A tropical depression east of the Philippines could turn into a tropical storm, the Central Weather Bureau said yesterday.
The bureau said the depression formed at 2am yesterday and was about 1,930km from Taiwan, adding that the system was moving northwest and has the potential to become a tropical storm.
If this occurs, the bureau said that it would be named Utor, which means “squall line” in Marshallese.
Weather forecaster Liu Jen-wei (劉人瑋) said the storm’s movement would be determined by the strength of a high-pressure system in the Pacific.
“If the high-pressure system is strong, the storm will continue to move west. If the high-pressure system is weak, the storm is likely to move northwest,” she said.
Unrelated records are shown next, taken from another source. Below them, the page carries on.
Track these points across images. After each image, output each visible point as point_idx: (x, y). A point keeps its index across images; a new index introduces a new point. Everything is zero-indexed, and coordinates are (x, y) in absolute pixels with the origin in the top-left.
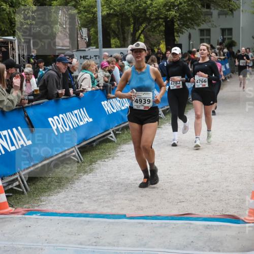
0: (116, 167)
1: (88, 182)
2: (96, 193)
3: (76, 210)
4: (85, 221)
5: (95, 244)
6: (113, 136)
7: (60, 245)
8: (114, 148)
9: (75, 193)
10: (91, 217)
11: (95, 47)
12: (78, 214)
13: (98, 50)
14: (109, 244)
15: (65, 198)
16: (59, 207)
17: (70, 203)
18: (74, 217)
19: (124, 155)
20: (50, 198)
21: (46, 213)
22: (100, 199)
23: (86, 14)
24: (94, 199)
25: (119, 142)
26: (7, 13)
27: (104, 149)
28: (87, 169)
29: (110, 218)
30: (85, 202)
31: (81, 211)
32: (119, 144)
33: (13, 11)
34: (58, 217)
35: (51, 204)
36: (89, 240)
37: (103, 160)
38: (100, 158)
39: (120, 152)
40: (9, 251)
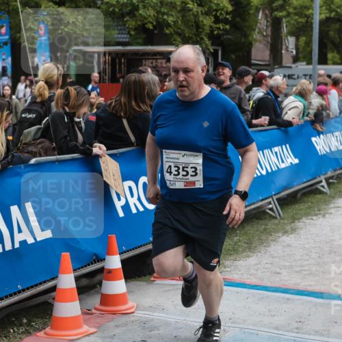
0: (329, 229)
1: (289, 246)
2: (299, 262)
3: (271, 282)
4: (283, 298)
5: (296, 331)
6: (326, 186)
7: (250, 327)
8: (325, 201)
9: (271, 259)
10: (292, 294)
11: (304, 63)
12: (274, 287)
13: (311, 67)
14: (317, 333)
15: (256, 264)
16: (249, 276)
17: (264, 272)
18: (269, 291)
19: (340, 213)
20: (237, 263)
21: (232, 283)
22: (305, 270)
23: (297, 17)
24: (297, 269)
25: (333, 195)
26: (193, 14)
27: (312, 203)
28: (288, 228)
29: (317, 297)
30: (284, 272)
31: (277, 285)
32: (333, 198)
33: (202, 11)
34: (246, 289)
35: (237, 272)
36: (289, 325)
37: (310, 218)
38: (307, 215)
39: (334, 207)
40: (181, 328)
The approaching storm could help ease the hot temperatures that the nation has been experiencing all week. On Thursday, thermometers in Taipei reached 39.3°C, the highest temperature recorded in the city since records began 117 years ago.
Temperatures in Taipei yesterday peaked at 37.9°C at 11:14am. Temperatures of 37.2°C were recorded in Banciao, 36.1°C in Tamsui and 35°C Hsinchu.
Liu said temperatures had fallen slightly because of an increase in cloud cover.
Cheng Ming-dean (鄭明典), director of the bureau’s weather forecast center, said the high-pressure system in the northern hemisphere’s subtropical zone is very strong this year. He said that a lack of clouds and a relatively stable weather system have helped drive up temperatures.